For centuries humans have wondered if there might be other worlds like ours out somewhere in space, perhaps with humans like us. And if other living beings are out there, how intelligent are they, and would it be possible to communicate with them? If we at some time in the future should receive specific communications from other worlds, what would be your response? How would that impact your faith in God? It would certainly dominate the news.

The most interesting thing to me about this discussion is the great lengths to which we have gone to listen for a message from other living beings who might share our universe, yet how little attention we pay to the message the Creator of our universe has spoken so clearly through His Son and through His Word. He also has an ear continuously open to us. He will hear every prayer of His children. That is why prayer is so important in the spiritual life of a Christian.

Jesus Christ both modeled prayer for His disciples and taught them to pray. Suppose Jesus Christ appeared today to you personally, much as He did to the Apostle John on the Isle of Patmos as described in Revelation 1 and said that He expected you to pray. Wouldn’t you be more faithful in prayer, knowing specifically that Jesus expected that of you?
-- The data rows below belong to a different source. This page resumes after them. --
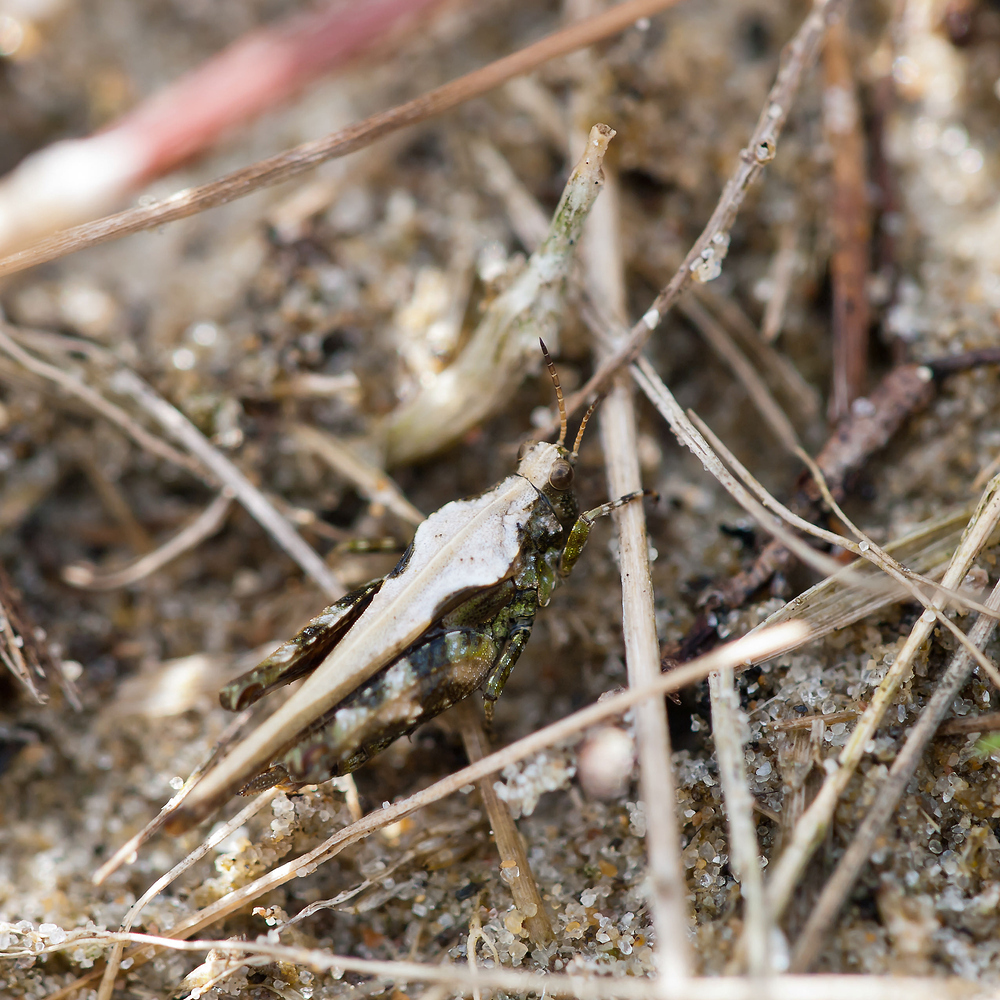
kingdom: Animalia
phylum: Arthropoda
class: Insecta
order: Orthoptera
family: Tetrigidae
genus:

A praying man as well as a reformer of the church, Martin Luther expressed God’s expectation of prayer by saying: “As it is the business of tailors to make clothes and of cobblers to mend shoes, so it is the business of Christians to pray.” Luther’s words enable us to see prayer not only as a divine summons, but also as a royal invitation. The writer of Hebrews expresses it in a way that cannot be misunderstood: “Let us then approach the throne of grace with confidence, so that we may receive mercy and find grace to help us in our time of need” (4:16).

If Jesus has asked us to pray, and if prayer is such a vital part of a Christian’s spiritual development, why do so many believers confess that they do not pray as often as they should? Perhaps there are many reasons: lack of discipline, a regular time is not allotted, lack of faith, lack of sensing the nearness of God, etc. When there is little awareness of our need to pray there is little prayer. We should not wait until circumstances drive us to our knees.

Andrew Murray, South African minister and author of “With Christ in the School of Prayer,” was very much on target when he said, “Reading a book about prayer, listening to lectures and talking about it is very good, but it won’t teach you to pray. You get nothing without exercise, without practice. I might listen for a year to a professor of music playing the most beautiful music, but that won’t teach me to play an instrument.”

Abraham Lincoln once said, “I have been driven many times to my knees by the overwhelming conviction that I had nowhere else to go.” Abe couldn’t have said it any better than that!